A total of 1,137 full-length genomes of SARS-CoV-2 were obtained from GenBank43 and GISAID44 (Table S1) on March 25, 2020, and comprised virus isolates sampled from December 24, 2019, to March 20, 2020. Only genomes with high sequencing coverage, intact ORFs (no frameshifts, except that of the nsp12 cistron) and no indeterminate nucleotide bases (indicated by ‘N’s or ambiguous codes), totalling 767 high-quality full-length sequences, were effectively analysed in this study. We wish to acknowledge all researchers who deposited the SARS-CoV-2 genomes in the GISAID and/or GenBank database.

The genomic data set was aligned using MAFFT-FFT-NS-245. The calculation of the average number of nucleotide differences per site (nucleotide diversity, π) was conducted in DnaSP v.646 using sliding window and step sizes of 300 and 20 nucleotides, respectively. Sites with gap alignment were not considered in the analysis.

Maximum likelihood (ML) phylogenetic trees were constructed using RAxML47 under the general time-reversible with gamma distribution (GTRGAMMA) nucleotide substitution model. The branch support for ML trees based on 300 nucleotides and larger segments was assessed with 1000 and 5000 bootstrap replicates, respectively. The ML tree for full-length genomes was based on a multiple alignment whose 5′ and 3′ untranslated regions were trimmed. ML trees were used in this study essentially as a clustering method due to the weak phylogenetic signal in the data set. All phylogenetic trees were edited using iTOL48. To assess the similarity among ML-tree topologies, we computed all possible pairwise distances by applying the Kendall–Colijn metric49, followed by principal coordinate analysis (PCoA), using the package treespace50 in R51.

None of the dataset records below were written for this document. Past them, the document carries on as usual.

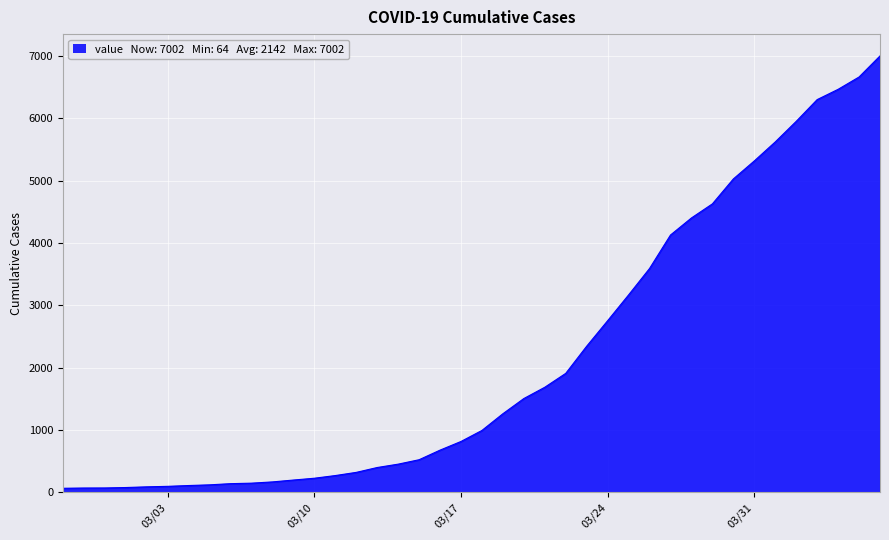

What is the maximum value shown in the chart?

7002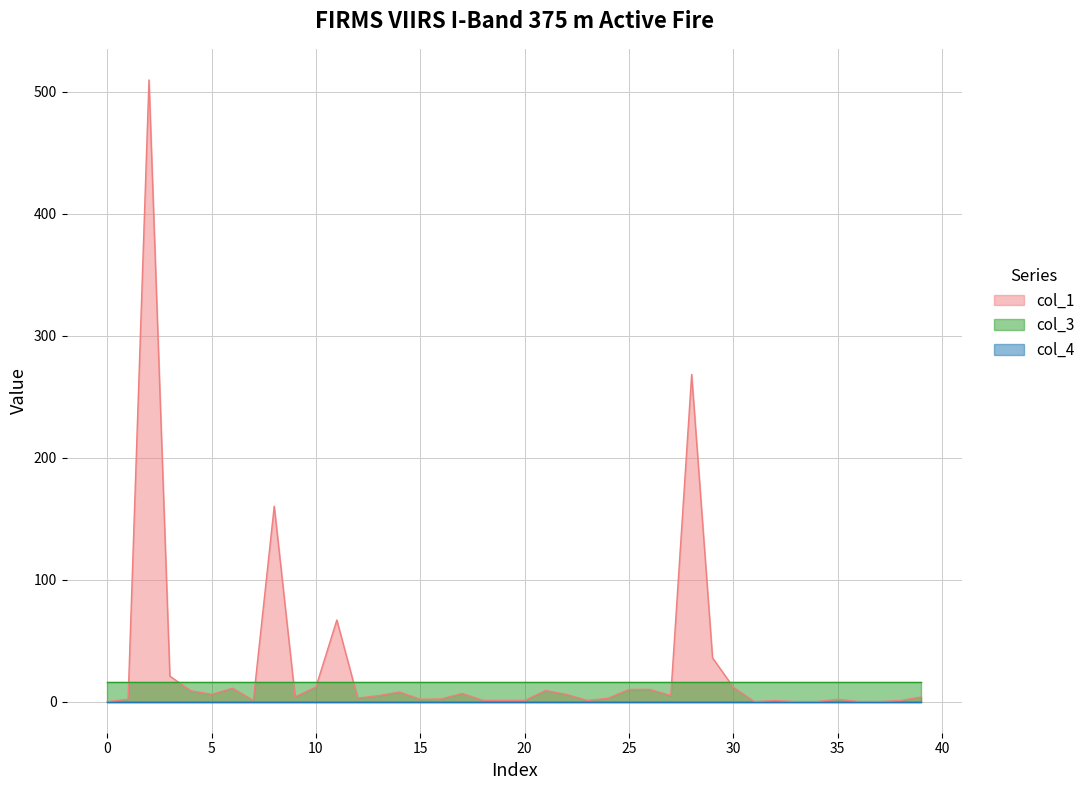

What is the difference between the highest and lowest values at 19?

16.0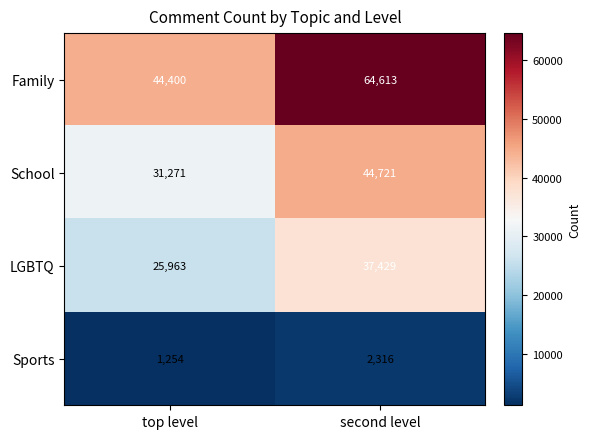

What is the total value across all series at second level?

149079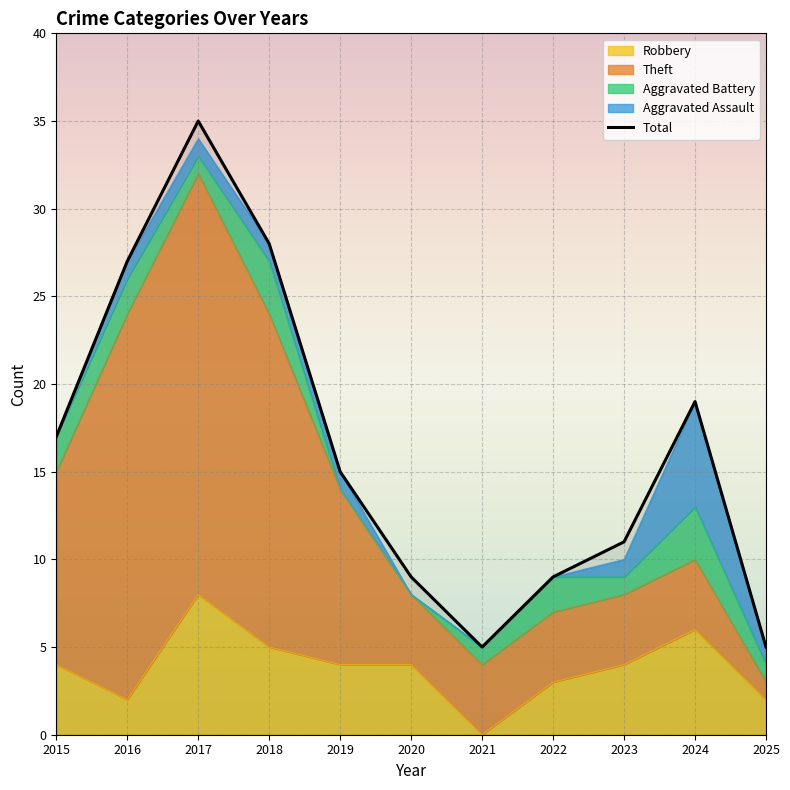

How many values exceed 15?

5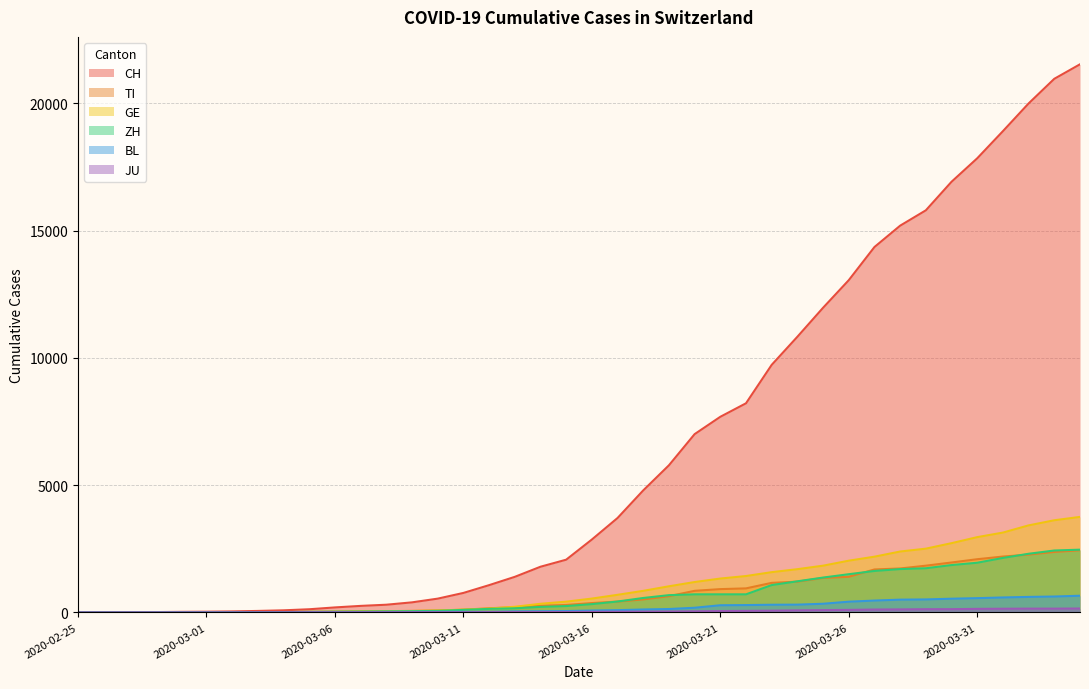

Reading right to left, list all the values displayed in this chart.

CH: 21535	20965	19997	18908	17842	16920	15798	15195	14356	13054	11970	10831	9727	8217	7686	7005	5781	4794	3710	2864	2072	1795	1398	1072	766	542	396	303	257	197	125	83	59	40	29	23	13	6	2	0
TI: 2442	2377	2271	2195	2091	1962	1837	1727	1688	1401	1354	1209	1162	945	916	849	638	511	426	368	293	265	206	163	108	75	61	49	41	28	25	13	8	4	2	2	1	1	1	0
GE: 3753	3621	3420	3137	2958	2721	2505	2393	2190	2033	1837	1699	1582	1430	1331	1194	1027	848	692	544	423	340	222	150	109	76	56	40	38	25	17	14	13	10	9	8	4	1	1	0
ZH: 2466	2433	2305	2141	1952	1861	1735	1703	1629	1502	1370	1223	1075	711	711	711	679	568	429	326	250	218	163	140	101	62	49	40	34	29	23	15	13	10	7	6	2	2	2	0
BL: 656	625	610	588	561	539	511	502	466	422	341	306	302	289	282	184	134	116	89	76	54	47	42	26	26	22	20	19	15	6	6	2	2	2	2	2	1	0	0	0
JU: 154	149	149	145	140	128	127	119	114	100	92	82	69	61	54	44	36	32	29	25	19	18	17	12	7	7	7	5	5	4	4	2	2	1	1	1	1	1	0	0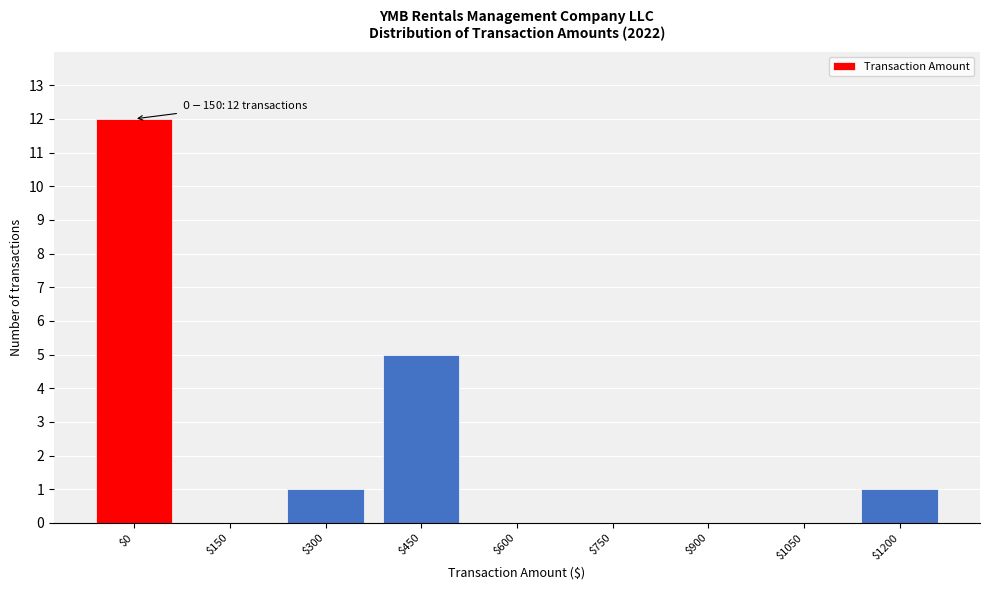

The chart shows a value of 1 at $1200. True or false?

True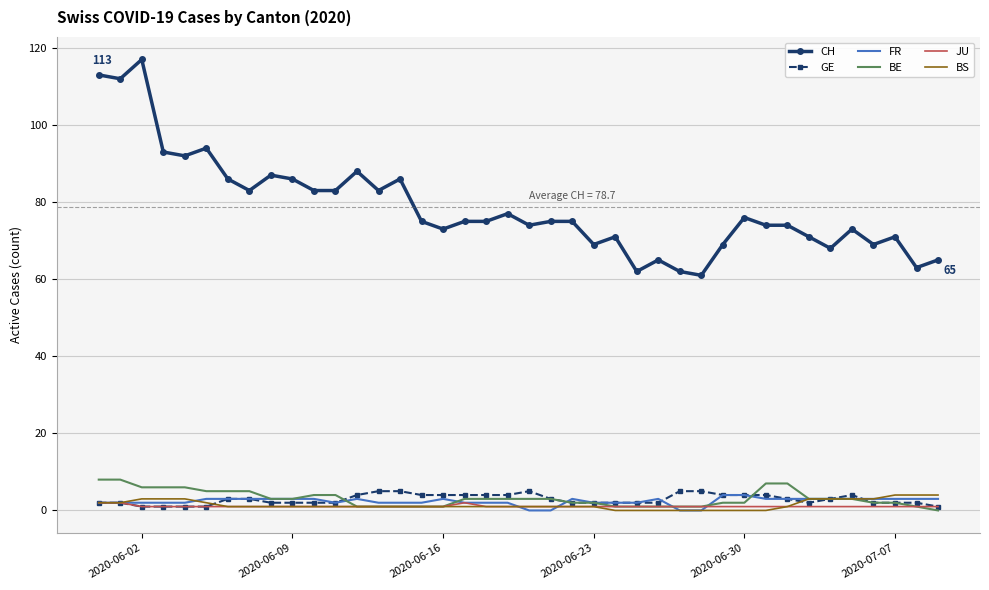

True or false: JU and CH cross at least once.

False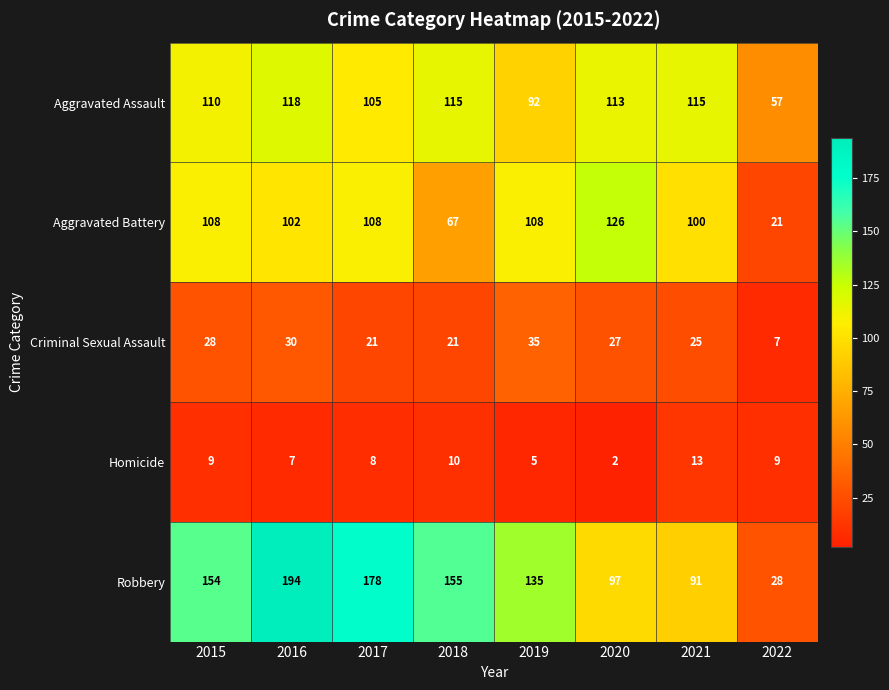

How many data points does each series have?

8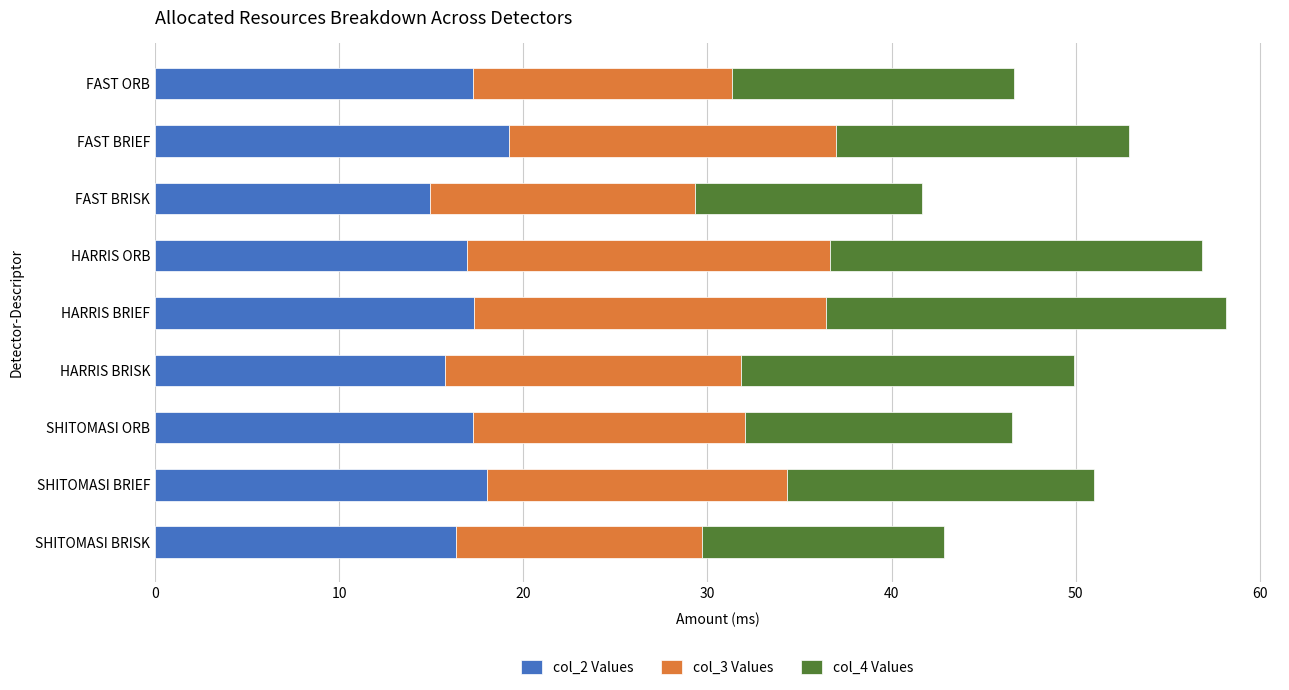

What are all the series names shown in the legend?

col_2 Values, col_3 Values, col_4 Values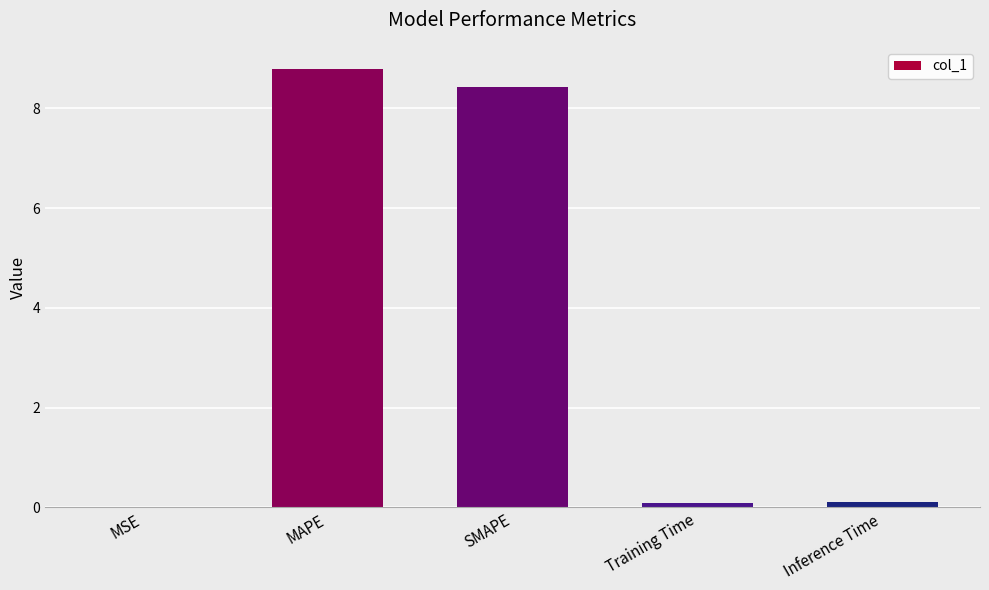

Are the bars horizontal?

No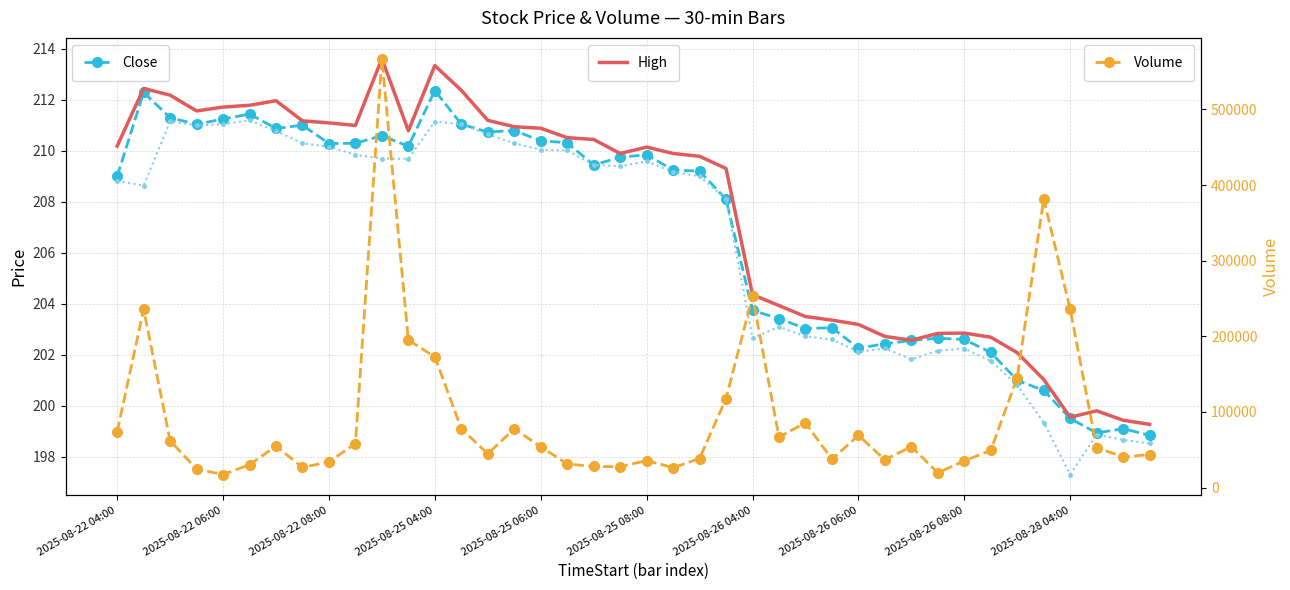

Rank the series at 34 from lowest to highest value.

Low, Close, High, Volume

The detection of polymorphic sites was conducted using PAUP* v. 4.052 and MEGA X53. The sites responsible for the segregation of the isolates into two clusters in the ML trees were referred to as “widely shared polymorphisms” (WSPs), while the remaining nt positions in the virus genomes were designated as “non-widely shared polymorphisms” (nWSPs). The WSP positions were relative to the reference genome (GISAID accession ID: EPI_ISL_402124).

A Microreact project v70.0.0 was created for the metadata in a dynamic user interface54. Interactive visualization makes it possible to track virus sampling from a spatial–temporal perspective. A QR code for the interactive map was generated using the R package qrcode55.